**TEXT SEGMENT**
· · · ·
Why do people persist in making buildings with metal roofing near the beach? If you're gonna get strong winds at times, that would be the LAST material I would ever use for roofing. I would try to get something more solid and durable to stay on the roof itself.
 
And move them where, exactly? They'd have to find a place 3 or 4 hundred miles away to be sure of being out of the way of the storm, yet the seas are already rough enough to make the voyage difficult if not impossible, and then there's the problem of getting back afterwards, assuming you're not just going to abandon everything else you own and stay with the dang boat.

Were the coastal waters rough on monday when the warning came in?
Depends how fast the million dollar boat is I suppose to how far it can get. But I suppose it's better for insurance to just leave it and claim than give it away or risk trying to move it.
...........

Yasi changed to a category 2 storm awhile ago.
 
Can I just make an observation with the debris in Queensland?

Why do people persist in making buildings with metal roofing near the beach? If you're gonna get strong winds at times, that would be the LAST material I would ever use for roofing. I would try to get something more solid and durable to stay on the roof itself.

Because metal roofing is cheap and easy to replace. You obviously haven't lived on the beach in Hurricane zones.
· · · ·
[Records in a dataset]

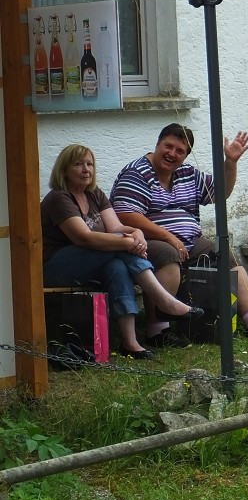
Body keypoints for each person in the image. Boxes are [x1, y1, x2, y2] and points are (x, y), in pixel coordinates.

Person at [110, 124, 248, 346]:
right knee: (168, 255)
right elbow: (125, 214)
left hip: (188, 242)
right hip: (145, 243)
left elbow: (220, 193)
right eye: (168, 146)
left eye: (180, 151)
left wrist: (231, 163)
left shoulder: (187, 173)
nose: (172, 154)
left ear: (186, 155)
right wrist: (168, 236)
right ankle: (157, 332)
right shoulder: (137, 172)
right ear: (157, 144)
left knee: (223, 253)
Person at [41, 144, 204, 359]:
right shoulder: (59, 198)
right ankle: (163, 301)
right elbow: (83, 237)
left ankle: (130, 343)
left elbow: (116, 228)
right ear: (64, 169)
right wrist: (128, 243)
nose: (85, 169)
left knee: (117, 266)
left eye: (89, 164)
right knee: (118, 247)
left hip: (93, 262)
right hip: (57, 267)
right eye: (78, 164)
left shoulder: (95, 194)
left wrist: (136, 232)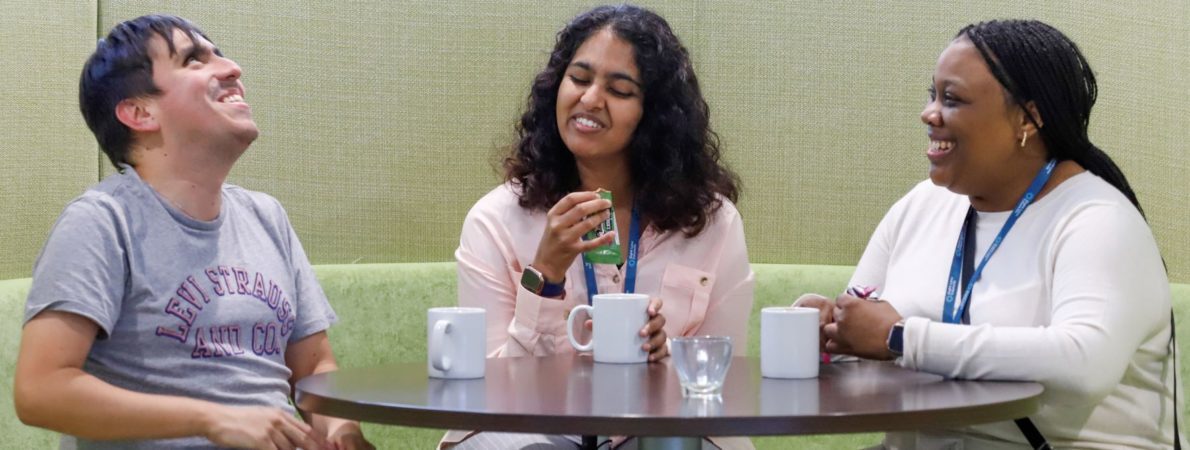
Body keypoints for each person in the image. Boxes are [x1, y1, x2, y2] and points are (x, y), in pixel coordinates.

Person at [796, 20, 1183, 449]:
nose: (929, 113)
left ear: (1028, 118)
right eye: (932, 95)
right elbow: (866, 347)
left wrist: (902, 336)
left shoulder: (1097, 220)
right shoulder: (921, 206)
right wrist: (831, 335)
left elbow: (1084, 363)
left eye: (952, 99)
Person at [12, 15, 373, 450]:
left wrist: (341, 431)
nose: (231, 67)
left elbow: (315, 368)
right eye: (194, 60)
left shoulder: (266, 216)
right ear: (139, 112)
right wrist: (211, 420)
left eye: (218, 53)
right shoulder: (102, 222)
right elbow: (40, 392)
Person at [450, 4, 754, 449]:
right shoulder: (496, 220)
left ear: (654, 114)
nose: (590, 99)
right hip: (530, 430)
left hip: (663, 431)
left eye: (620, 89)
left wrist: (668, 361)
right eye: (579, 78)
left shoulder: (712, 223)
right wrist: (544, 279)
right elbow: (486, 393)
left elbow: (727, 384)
· · · ·
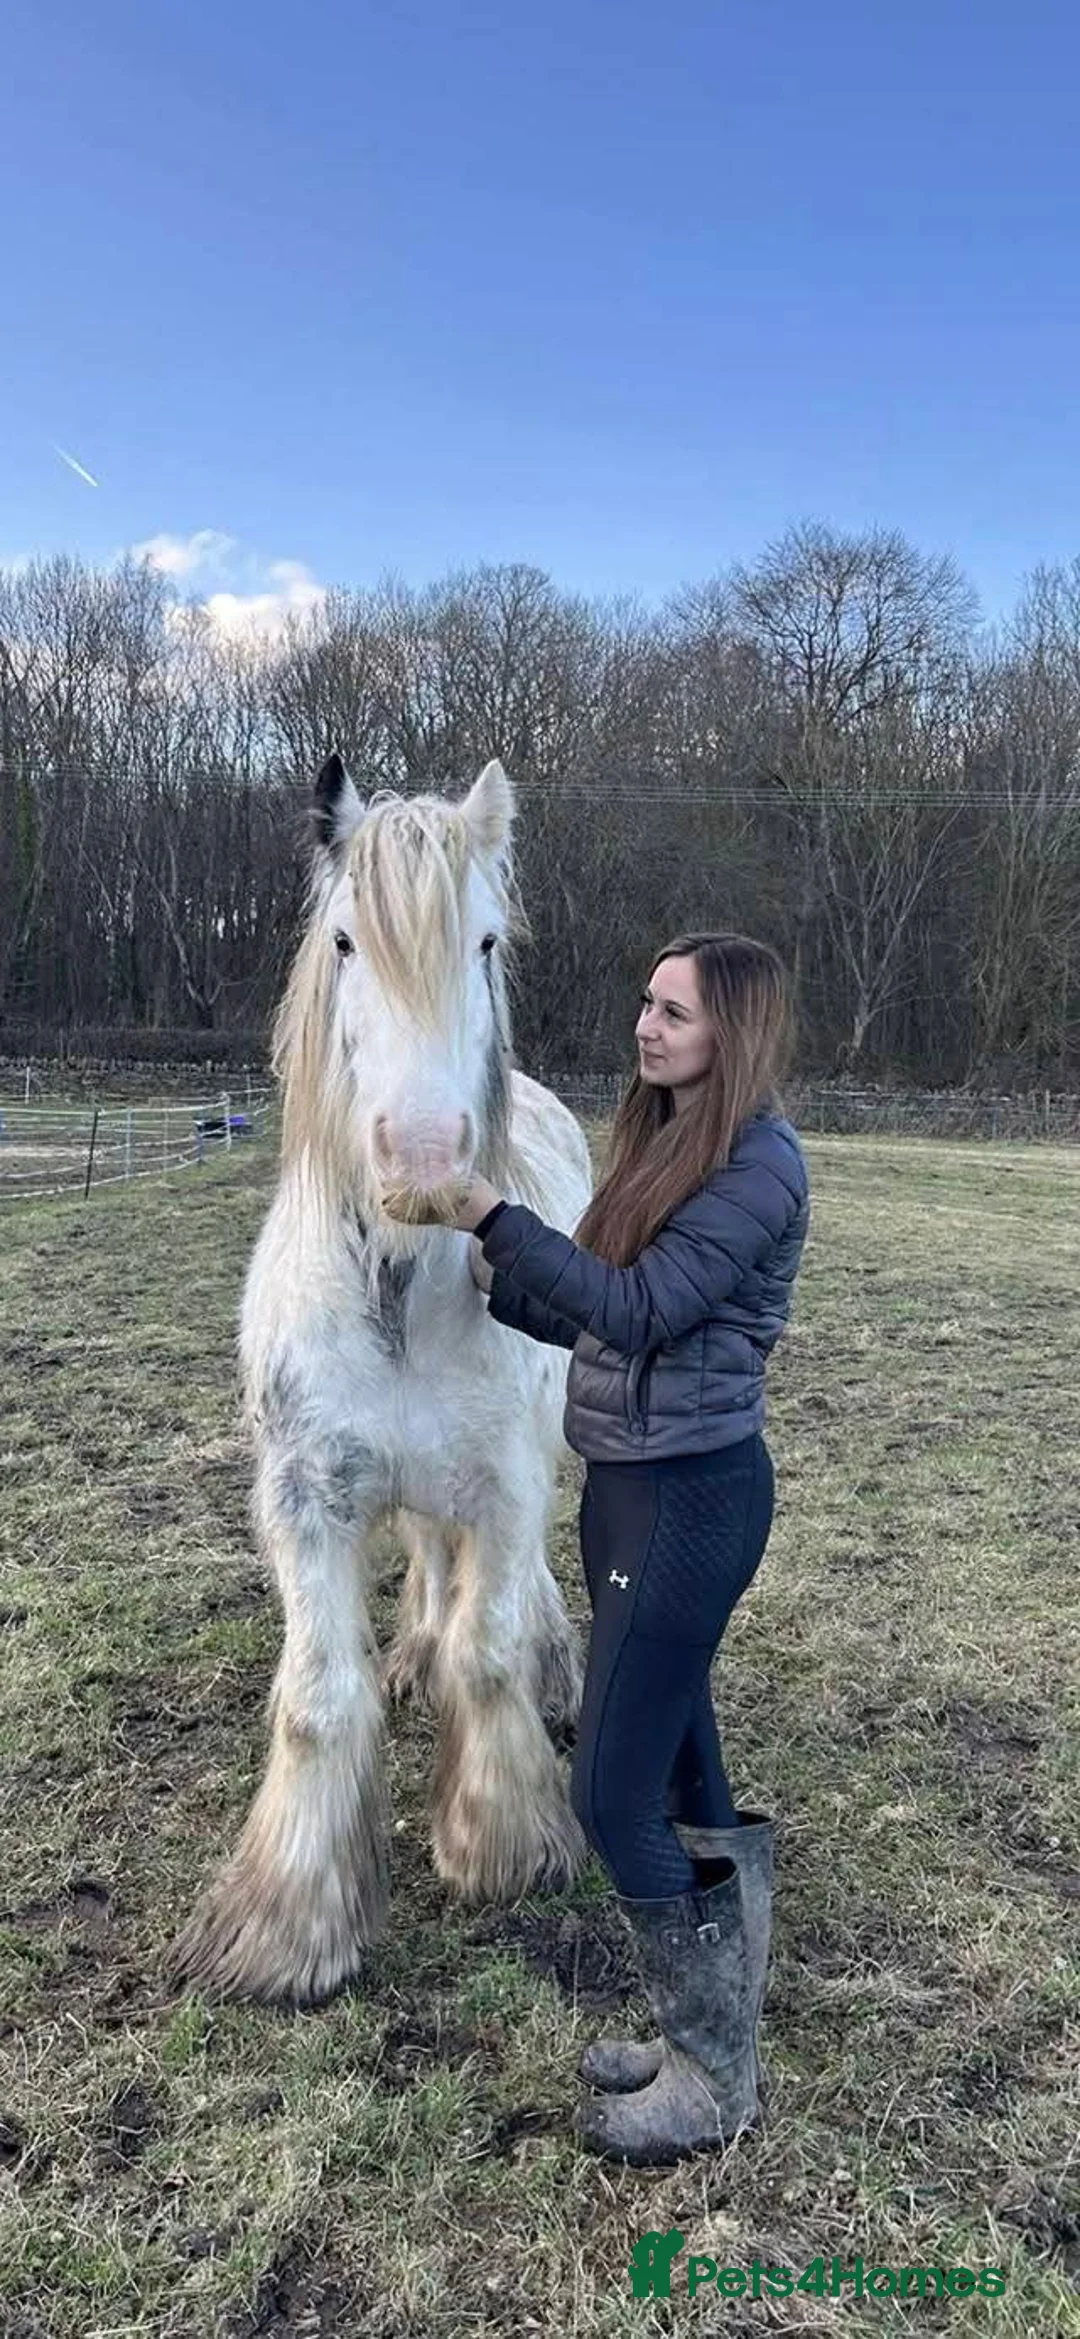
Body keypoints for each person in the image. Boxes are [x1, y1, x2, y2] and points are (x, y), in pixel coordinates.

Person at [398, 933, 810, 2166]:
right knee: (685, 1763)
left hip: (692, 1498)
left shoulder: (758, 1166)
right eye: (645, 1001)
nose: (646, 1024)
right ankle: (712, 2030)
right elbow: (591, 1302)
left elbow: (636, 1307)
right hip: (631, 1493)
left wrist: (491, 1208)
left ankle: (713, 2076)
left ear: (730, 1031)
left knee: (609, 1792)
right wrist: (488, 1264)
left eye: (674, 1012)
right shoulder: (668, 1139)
· · · ·
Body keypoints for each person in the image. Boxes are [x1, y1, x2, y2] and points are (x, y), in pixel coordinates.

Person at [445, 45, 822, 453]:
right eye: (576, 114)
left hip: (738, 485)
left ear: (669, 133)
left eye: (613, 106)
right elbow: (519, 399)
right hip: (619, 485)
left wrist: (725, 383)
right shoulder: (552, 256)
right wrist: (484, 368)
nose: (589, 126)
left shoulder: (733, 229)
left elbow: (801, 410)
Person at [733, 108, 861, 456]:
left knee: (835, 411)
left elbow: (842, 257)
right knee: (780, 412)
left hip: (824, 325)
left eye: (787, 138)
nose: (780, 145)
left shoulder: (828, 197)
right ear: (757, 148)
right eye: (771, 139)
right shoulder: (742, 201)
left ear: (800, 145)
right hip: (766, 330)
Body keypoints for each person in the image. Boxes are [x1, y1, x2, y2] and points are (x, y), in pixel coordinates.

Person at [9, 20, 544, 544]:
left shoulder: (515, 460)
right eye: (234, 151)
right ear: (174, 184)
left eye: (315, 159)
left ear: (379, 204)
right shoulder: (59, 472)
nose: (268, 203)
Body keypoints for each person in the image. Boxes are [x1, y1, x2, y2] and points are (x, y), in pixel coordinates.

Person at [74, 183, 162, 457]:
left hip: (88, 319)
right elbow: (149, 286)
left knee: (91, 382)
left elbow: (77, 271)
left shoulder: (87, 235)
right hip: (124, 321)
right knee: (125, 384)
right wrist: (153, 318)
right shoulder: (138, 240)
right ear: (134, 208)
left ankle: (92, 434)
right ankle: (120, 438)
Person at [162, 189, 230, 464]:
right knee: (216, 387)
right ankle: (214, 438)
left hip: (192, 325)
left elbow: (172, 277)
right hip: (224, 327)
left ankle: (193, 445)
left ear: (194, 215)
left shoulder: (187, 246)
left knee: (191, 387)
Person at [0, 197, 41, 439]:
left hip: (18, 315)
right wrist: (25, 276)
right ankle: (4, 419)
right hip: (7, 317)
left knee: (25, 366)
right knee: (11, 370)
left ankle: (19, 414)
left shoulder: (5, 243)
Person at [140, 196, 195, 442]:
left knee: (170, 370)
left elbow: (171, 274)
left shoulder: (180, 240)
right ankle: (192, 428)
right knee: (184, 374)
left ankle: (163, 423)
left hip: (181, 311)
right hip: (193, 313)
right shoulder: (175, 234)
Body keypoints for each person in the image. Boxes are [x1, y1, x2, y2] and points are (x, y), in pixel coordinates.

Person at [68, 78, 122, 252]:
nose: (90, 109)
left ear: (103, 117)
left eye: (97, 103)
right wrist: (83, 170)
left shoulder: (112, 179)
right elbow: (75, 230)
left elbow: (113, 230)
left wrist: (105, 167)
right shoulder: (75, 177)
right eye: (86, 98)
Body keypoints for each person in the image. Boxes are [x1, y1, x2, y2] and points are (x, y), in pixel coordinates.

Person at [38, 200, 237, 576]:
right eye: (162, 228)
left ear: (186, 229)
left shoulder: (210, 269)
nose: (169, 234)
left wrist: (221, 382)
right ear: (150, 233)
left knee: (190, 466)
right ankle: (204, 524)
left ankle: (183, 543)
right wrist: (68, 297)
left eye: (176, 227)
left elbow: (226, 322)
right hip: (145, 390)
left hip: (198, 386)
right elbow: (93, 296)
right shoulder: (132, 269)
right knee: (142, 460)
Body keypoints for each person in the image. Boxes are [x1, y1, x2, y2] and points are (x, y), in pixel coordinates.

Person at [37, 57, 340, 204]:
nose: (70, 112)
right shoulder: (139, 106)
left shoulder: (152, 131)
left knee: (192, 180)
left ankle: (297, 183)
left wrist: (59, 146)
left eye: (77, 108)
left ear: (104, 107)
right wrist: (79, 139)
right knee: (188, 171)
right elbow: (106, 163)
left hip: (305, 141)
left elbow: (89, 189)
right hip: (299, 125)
· · · ·
Could you repeat the storm discussion starting at the words "And move them" and ending after "storm awhile ago.", swapping "boat" for "yacht" throughout?

And move them where, exactly? They'd have to find a place 3 or 4 hundred miles away to be sure of being out of the way of the storm, yet the seas are already rough enough to make the voyage difficult if not impossible, and then there's the problem of getting back afterwards, assuming you're not just going to abandon everything else you own and stay with the dang yacht.

Were the coastal waters rough on monday when the warning came in?
Depends how fast the million dollar yacht is I suppose to how far it can get. But I suppose it's better for insurance to just leave it and claim than give it away or risk trying to move it.
...........

Yasi changed to a category 2 storm awhile ago.